━━ Page extract ━━

Non-crystallographic Symmetry

Non-crystallographic symmetry (NCS) has been introduced into X-PLOR in two different ways. In the first, NCS-related atoms are restrained in their average positions by means of an effective energy term analogous to the covalent bond energy. This is the method used, for example, by the refinement program PROLSQ (Hendrickson, 1985). The user specifies groups of NCS-equivalent atoms. A least-squares superposition of these atoms onto a reference set (taken as the first set defined) is computed, and the average x,y,z for each atom is taken. Each atom is then restrained according to the energy

$$E_{NCS}=w(x - \bar{x})^2$$ (18.1)

with $w$ used to weight the restraint. The energy flag NCS (see Section 4.5) is used to turn this effective energy term on or off. NCS-related B-factors are similarly restrained to their average value (cf. Section 14.4):

$$(b - \bar{b})^2/{{\sigma}_{ncs}}^2$$ (18.2)

At present, NCS restraints can be applied only to refinement of individual B-factors; this option is not available for grouped B-factor refinement. Specifications of symmetry-related atoms and the weight factors are given with the NCS restraints statement.

The second way assumes that all NCS-related molecules are strictly identical . Specification of the coordinate trajsformations defining the NCS is given by the NCS strict statement. All energy calculations, such as minimization and dynamics, are performed on the unique (protomer) atoms only. For the X-ray terms, the NCS coordinate transformations are applied to the input protomer to generate F$_{calc}$s and derivatives for the entire crystallographic asymmetric unit, and the derivatives are transformed back to the protomer coordinates to apply an NCS-averaged force.

━━━
━━ Extracted data ━━

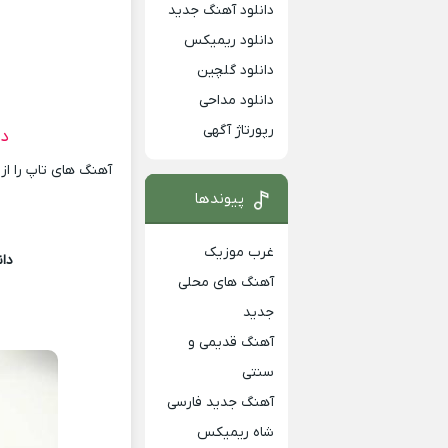
دانلود آهنگ جدید
دانلود ریمیکس
دانلود گلچین
دانلود مداحی
رپورتاژ آگهی
دا
آهنگ های تاپ را از
پیوندها
غرب موزیک
دا
آهنگ های محلی
جدید
آهنگ قدیمی و
سنتی
آهنگ جدید فارسی
شاه ریمیکس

━━━

# Work order A:
From the page on non-crystallographic symmetry, copy the stretch from "At present, NCS" through "NCS restraints statement.".
# Work order B:
According to the page on non-crystallographic symmetry, which set of atoms serves as the reference in the least-squares superposition?

# Solution A:
At present, NCS restraints can be applied only to refinement of individual B-factors; this option is not available for grouped B-factor refinement. Specifications of symmetry-related atoms and the weight factors are given with the NCS restraints statement.

# Solution B:
The first set of NCS-equivalent atoms that is defined.